Quebec Shooting — Reuters observes how the narrow electoral victory of Quebec’s separatist Parti Quebecois has been overshadowed by a fatal shooting at a victory rally for incoming Premier Pauline Marois. The shooting was a particular shock for Canada, “where murder levels are around a third of those in the United States and political violence is extremely rare.” Despite ending nine years of rule by the Liberals, Quebecois failed to gain sufficient votes to form a majority government, preventing them from holding a referendum on Quebec’s independence from Canada.

Expensive False Spy Claim — The BBC reports that a South Korean court has ordered the government to award $2 million to a Korean fisherman who was falsely imprisoned as a North Korean spy for 15 years. In 1982, the fisherman, only identified by his last name Cheong, was “detained by the authoritarian, military-backed government then in power in South Korea and interrogated by anti-espionage agents,” it wrote. In 1965, Cheong was abducted by North Korea along with 109 other fishermen while fishing near the disputed border between the two Koreas in the Yellow Sea. He was released a month later but his stay in North Korea led South Korean authorities — nearly 20 years later — to arrest him without a warrant, torture him to make a false confession, and coerce witnesses to fabricate testimonies.

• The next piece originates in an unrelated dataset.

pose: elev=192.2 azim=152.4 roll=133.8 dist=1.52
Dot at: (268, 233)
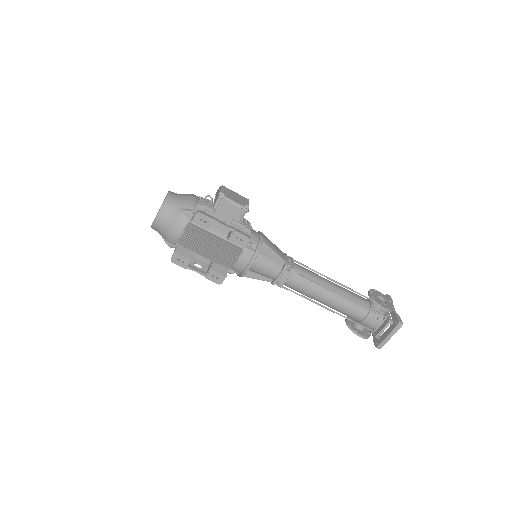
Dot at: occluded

Fishing War — A fishing dispute between India and Sri Lanka is damaging bilateral relations, writes the New York Times, as Indian fishermen, many of them poor and desperate, cross into Sri Lankan waters and come into conflict with the Sri Lankan Navy. One report estimates that at least 100 Indian fishermen have been killed and 350 seriously injured in such conflicts in recent years. The NYT attributes the fishing war to several local factors: “The steady depletion of fish stocks; the aftermath of the 2004 tsunami, which saw relief funds partly used to expand the Indian fishing fleet even as fish populations declined; and the end of the long Sri Lankan civil war in 2009, which has meant the return of the nation’s fishing boats to waters once plied almost exclusively by Indians.”

Fattening of Latin America — Obesity rates are rising rapidly in Latin America and Mexico is neck and neck with the U.S. when it comes to being the world’s heaviest nation, reports the Christian Science Monitor. From 1990-2010, Mexico saw one of the fastest increases in obesity rates in the world and Mexican government data indicates that 70% of the country’s adult population is overweight or obese. Bigger waistlines in Latin America, according to CSM, are a reflection of global patterns: a growing number of women working outside the home, easy access to packaged and processed foods, and more sedentary lifestyles. The issue has triggered a political response in Mexico and Chile but the food industry in the region remains too big and influential, it said.

China Critiques Clinton — The Financial Times covers U.S. Secretary of State Hillary Clinton’s struggle to “soothe Beijing fears” of U.S. containment in talks with Chinese officials on Wednesday. While she was warmly received by president Hu Jintao, Chinese state media has attacked the U.S as a “sneaky troublemaker” and warned, “If American foreign policy damages China’s core interests, that can only lead to China hitting back strongly.” Meanwhile, vice-president Xi Jinping, who is widely tipped to succeed Jintao next year, cancelled a scheduled talk with Clinton.